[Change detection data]
☆ ☆ ☆
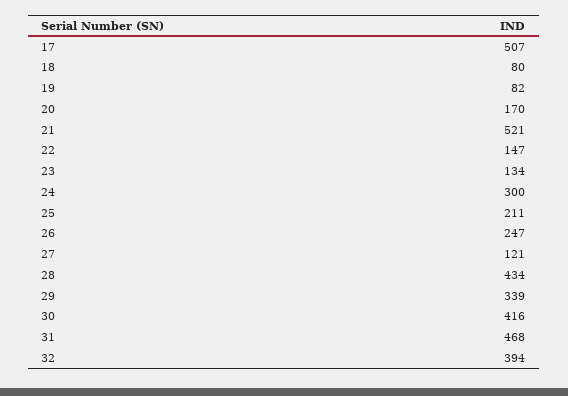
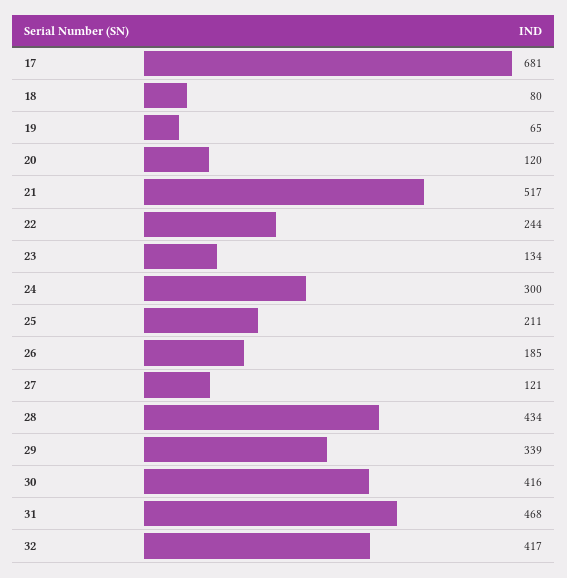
17: 507 -> 681
19: 82 -> 65
20: 170 -> 120
21: 521 -> 517
22: 147 -> 244
26: 247 -> 185
32: 394 -> 417

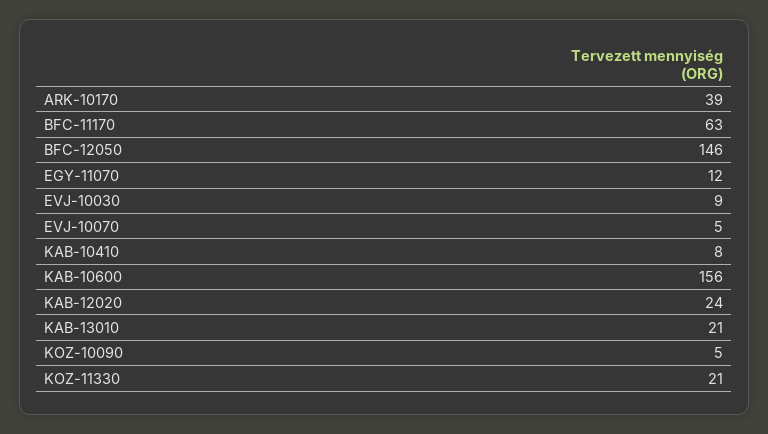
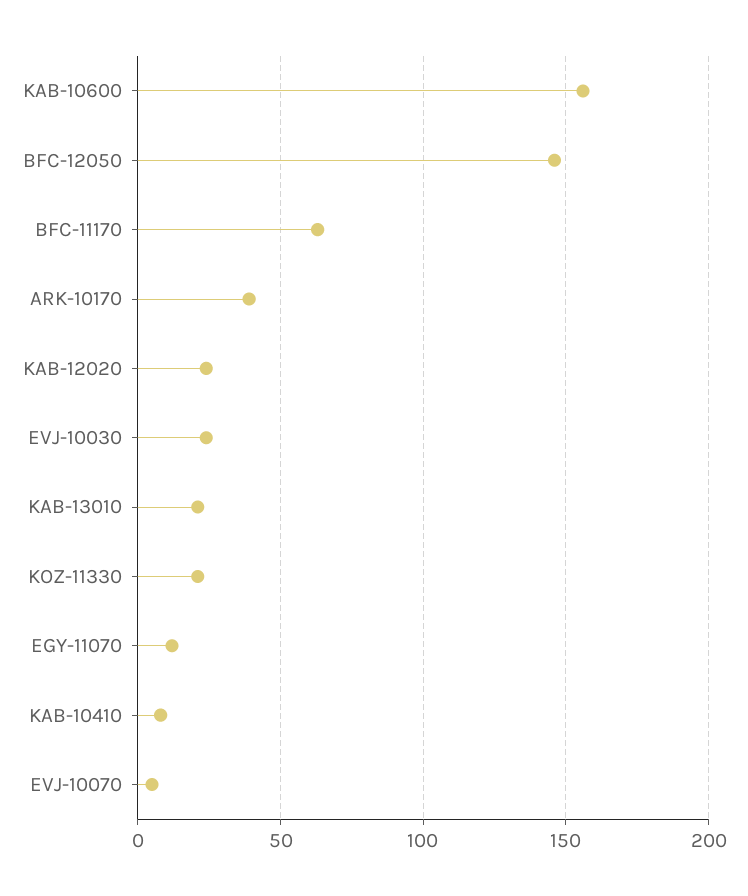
EVJ-10030: 9 -> 25
KOZ-10090: 5 -> none

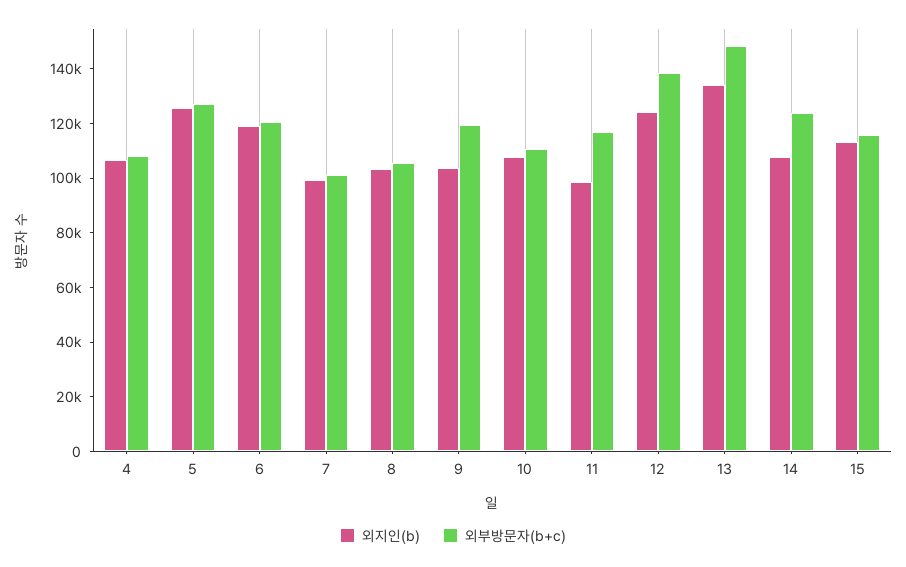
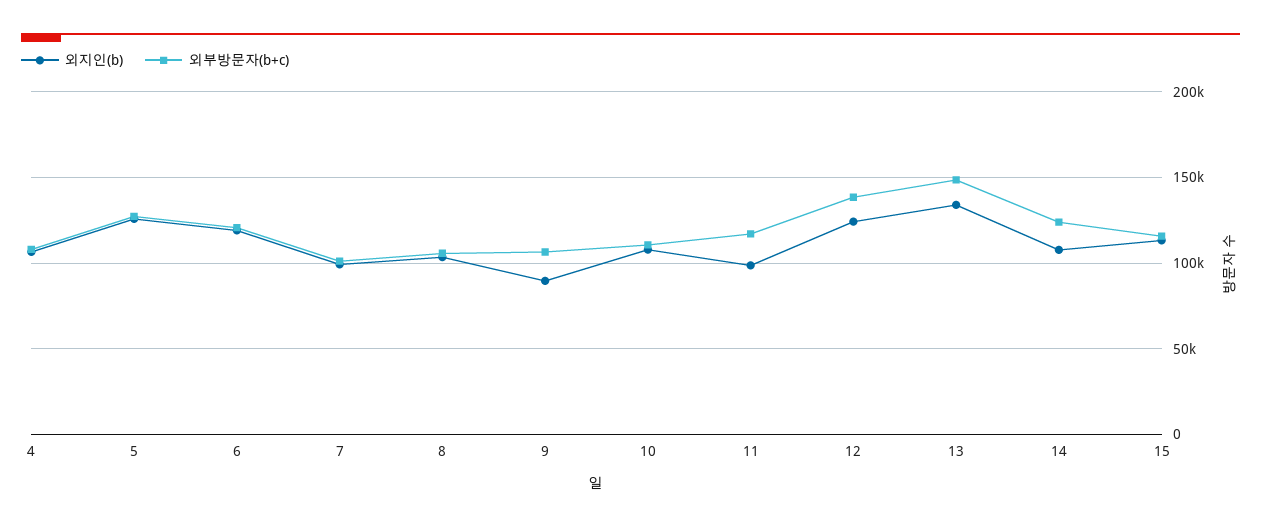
외지인(b), 9: 105000 -> 90000
외부방문자(b+c), 9: 120000 -> 105000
☆ ☆ ☆
Omit the pictures and set down the records exactly.

EXERCISE SOLUTION:
17: 507 -> 681
19: 82 -> 65
20: 170 -> 120
21: 521 -> 517
22: 147 -> 244
26: 247 -> 185
32: 394 -> 417

EVJ-10030: 9 -> 25
KOZ-10090: 5 -> none

외지인(b), 9: 105000 -> 90000
외부방문자(b+c), 9: 120000 -> 105000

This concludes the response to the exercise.